To do: Copy the data word for word, starting at the very beginning and ending with the line that contains "Le jet privé ultra léger est...", including that line.

═════ Input material

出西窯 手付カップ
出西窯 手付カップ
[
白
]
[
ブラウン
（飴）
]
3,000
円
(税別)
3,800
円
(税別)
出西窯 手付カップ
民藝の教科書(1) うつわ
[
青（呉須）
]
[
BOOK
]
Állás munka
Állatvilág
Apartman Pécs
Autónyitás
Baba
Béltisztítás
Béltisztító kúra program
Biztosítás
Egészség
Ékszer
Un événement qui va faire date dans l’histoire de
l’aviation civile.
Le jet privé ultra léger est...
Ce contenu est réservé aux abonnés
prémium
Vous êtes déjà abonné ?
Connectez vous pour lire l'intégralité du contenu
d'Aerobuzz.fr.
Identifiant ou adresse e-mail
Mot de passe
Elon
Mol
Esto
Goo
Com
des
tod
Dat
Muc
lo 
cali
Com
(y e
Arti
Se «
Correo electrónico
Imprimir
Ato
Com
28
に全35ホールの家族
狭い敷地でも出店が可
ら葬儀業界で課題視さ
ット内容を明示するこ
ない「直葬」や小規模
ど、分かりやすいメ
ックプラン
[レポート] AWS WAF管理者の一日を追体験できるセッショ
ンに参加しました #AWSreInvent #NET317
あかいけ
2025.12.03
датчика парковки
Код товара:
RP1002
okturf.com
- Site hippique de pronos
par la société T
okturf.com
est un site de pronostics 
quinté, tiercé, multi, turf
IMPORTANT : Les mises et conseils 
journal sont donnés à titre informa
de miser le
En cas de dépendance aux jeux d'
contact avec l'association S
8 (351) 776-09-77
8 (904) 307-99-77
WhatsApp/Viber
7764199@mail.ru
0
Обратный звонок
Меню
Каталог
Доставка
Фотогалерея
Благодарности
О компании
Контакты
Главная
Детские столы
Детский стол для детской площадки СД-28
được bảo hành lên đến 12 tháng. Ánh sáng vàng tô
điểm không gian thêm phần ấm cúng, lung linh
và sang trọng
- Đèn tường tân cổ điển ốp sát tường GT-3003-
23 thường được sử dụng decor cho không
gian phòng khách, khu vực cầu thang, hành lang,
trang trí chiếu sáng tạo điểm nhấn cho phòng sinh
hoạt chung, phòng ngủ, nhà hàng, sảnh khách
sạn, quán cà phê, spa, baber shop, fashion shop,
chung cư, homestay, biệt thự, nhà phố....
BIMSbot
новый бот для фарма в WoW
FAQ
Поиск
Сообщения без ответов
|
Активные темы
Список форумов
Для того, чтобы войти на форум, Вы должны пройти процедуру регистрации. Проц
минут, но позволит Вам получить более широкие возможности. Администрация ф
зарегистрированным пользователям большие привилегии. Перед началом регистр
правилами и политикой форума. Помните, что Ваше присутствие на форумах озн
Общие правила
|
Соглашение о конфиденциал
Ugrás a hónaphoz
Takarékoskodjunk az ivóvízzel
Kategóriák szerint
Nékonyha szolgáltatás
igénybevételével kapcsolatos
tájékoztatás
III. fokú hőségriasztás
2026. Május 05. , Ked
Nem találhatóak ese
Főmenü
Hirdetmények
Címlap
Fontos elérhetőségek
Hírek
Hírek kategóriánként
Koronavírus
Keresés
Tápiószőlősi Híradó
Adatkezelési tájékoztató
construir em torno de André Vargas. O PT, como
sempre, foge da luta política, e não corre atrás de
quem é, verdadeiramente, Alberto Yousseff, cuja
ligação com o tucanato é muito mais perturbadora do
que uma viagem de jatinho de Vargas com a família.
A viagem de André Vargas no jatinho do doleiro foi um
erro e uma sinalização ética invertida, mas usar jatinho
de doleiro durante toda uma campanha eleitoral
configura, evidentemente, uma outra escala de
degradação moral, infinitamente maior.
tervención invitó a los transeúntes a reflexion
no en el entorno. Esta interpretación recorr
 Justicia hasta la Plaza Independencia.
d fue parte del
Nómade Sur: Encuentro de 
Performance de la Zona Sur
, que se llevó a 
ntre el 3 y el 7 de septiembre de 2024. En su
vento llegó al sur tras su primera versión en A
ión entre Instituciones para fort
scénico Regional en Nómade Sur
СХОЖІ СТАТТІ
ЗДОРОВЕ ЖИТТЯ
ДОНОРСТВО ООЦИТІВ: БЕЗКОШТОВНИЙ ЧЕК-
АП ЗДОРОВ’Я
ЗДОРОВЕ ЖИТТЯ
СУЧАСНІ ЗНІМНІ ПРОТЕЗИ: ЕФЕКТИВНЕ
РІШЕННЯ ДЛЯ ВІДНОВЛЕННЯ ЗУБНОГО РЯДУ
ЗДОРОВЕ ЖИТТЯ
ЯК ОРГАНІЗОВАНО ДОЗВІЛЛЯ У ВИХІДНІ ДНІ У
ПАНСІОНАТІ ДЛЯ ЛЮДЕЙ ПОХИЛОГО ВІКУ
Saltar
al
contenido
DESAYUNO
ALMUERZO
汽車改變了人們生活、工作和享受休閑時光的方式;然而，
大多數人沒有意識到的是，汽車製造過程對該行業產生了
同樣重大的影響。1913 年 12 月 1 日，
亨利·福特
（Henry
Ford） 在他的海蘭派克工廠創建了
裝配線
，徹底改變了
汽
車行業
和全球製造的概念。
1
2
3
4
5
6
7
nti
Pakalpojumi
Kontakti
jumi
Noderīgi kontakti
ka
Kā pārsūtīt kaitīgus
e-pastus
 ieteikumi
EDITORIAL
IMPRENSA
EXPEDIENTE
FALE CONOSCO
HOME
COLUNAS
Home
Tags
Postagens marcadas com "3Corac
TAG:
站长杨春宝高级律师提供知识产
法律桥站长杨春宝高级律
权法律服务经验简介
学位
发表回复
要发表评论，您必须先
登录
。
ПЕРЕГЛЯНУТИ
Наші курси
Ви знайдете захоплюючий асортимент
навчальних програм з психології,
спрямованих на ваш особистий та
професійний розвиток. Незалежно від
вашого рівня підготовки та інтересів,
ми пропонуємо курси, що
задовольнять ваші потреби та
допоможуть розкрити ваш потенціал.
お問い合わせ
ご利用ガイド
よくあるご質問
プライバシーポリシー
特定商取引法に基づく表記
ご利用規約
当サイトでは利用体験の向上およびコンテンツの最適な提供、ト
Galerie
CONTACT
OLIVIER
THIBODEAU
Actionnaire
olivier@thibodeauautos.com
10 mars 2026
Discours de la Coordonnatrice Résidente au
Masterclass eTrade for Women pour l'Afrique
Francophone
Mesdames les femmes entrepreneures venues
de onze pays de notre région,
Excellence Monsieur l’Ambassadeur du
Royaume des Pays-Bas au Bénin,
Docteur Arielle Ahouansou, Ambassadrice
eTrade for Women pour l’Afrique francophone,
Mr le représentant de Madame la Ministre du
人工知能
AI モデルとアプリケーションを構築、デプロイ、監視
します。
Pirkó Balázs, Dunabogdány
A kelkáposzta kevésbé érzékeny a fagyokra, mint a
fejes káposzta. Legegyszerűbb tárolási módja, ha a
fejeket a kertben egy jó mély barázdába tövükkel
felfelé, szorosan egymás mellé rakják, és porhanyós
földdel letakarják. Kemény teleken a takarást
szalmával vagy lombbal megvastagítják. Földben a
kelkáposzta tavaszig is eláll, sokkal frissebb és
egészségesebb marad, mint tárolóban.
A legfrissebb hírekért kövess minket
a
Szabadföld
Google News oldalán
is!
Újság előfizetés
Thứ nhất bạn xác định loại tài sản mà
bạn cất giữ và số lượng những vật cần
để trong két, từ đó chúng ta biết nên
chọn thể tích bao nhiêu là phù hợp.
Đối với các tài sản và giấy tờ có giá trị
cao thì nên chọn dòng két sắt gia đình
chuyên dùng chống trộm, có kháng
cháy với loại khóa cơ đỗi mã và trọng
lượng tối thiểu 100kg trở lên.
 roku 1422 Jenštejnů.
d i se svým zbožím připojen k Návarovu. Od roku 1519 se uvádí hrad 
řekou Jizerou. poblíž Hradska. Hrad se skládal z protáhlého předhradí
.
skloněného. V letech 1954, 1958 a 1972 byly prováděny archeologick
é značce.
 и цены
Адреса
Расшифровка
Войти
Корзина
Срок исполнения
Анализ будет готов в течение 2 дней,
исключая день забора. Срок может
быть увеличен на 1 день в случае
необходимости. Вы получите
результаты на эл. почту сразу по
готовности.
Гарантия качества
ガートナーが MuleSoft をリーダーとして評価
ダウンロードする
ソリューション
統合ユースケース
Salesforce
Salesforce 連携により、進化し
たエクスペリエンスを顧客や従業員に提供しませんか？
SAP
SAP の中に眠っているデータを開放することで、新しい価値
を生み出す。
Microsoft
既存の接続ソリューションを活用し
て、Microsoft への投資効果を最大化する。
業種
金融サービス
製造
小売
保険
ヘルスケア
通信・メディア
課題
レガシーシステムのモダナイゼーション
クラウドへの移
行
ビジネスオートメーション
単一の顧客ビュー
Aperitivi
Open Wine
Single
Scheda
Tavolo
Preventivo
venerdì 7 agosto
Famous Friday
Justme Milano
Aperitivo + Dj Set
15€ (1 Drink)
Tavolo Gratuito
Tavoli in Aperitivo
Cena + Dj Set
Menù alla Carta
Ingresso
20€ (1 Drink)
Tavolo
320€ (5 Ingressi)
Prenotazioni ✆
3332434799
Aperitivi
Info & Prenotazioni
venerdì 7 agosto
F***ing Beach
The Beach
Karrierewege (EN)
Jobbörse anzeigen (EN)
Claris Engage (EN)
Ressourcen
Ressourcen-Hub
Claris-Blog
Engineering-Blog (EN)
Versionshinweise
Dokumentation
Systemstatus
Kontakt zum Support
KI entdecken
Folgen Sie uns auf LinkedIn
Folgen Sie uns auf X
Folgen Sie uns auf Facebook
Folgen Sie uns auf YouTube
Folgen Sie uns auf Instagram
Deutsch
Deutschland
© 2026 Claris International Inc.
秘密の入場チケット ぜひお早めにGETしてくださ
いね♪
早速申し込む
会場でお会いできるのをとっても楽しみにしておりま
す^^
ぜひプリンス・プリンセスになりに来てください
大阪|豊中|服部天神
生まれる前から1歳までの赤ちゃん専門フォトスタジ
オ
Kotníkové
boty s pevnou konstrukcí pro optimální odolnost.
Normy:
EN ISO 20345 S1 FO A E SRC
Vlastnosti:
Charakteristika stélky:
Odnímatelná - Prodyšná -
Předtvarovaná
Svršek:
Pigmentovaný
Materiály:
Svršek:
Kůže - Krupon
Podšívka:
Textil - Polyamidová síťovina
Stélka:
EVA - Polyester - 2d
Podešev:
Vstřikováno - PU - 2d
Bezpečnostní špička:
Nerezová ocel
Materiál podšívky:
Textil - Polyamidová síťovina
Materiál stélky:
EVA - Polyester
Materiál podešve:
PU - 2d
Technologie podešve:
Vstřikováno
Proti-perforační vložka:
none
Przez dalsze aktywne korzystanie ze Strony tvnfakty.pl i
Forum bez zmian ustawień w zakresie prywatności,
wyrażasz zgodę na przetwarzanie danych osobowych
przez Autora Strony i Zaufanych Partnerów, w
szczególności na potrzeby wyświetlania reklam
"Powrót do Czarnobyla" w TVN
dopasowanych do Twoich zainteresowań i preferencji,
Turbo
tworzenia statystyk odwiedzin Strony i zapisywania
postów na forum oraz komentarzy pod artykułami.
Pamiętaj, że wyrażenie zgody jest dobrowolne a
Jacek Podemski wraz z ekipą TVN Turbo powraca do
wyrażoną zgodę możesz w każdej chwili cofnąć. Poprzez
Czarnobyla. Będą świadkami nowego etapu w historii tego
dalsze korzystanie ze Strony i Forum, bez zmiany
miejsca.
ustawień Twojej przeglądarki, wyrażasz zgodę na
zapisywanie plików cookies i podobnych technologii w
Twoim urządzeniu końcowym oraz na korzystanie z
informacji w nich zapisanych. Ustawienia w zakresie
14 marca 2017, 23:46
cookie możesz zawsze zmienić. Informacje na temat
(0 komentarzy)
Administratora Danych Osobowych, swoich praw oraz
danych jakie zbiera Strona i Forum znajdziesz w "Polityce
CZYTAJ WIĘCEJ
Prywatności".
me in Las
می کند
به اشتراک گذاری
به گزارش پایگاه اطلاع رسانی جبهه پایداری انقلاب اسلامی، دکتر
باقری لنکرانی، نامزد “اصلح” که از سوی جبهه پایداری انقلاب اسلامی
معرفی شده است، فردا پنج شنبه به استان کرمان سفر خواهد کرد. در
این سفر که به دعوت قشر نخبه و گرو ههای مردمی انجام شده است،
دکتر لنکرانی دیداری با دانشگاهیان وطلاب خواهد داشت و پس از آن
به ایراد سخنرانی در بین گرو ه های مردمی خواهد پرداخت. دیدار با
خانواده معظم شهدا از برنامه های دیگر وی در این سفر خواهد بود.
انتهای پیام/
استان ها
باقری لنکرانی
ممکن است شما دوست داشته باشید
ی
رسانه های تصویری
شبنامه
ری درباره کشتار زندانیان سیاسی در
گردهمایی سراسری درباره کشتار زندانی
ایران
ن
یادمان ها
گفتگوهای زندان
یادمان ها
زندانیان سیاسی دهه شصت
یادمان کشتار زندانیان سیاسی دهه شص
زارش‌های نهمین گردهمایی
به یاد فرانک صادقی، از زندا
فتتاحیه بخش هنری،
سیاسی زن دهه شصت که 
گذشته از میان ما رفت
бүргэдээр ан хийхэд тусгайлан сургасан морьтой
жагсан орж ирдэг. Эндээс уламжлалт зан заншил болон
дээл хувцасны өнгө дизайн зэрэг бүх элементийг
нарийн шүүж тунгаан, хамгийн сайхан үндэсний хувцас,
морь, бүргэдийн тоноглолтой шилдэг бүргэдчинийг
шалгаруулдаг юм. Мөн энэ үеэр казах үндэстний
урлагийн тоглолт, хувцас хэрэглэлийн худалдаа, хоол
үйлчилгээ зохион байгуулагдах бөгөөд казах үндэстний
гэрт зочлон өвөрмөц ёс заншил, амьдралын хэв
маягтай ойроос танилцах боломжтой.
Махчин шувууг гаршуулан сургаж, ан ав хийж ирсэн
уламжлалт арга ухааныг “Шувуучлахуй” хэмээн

══════════

Answer below:
出西窯 手付カップ
出西窯 手付カップ
[
白
]
[
ブラウン
（飴）
]
3,000
円
(税別)
3,800
円
(税別)
出西窯 手付カップ
民藝の教科書(1) うつわ
[
青（呉須）
]
[
BOOK
]
Állás munka
Állatvilág
Apartman Pécs
Autónyitás
Baba
Béltisztítás
Béltisztító kúra program
Biztosítás
Egészség
Ékszer
Un événement qui va faire date dans l’histoire de
l’aviation civile.
Le jet privé ultra léger est...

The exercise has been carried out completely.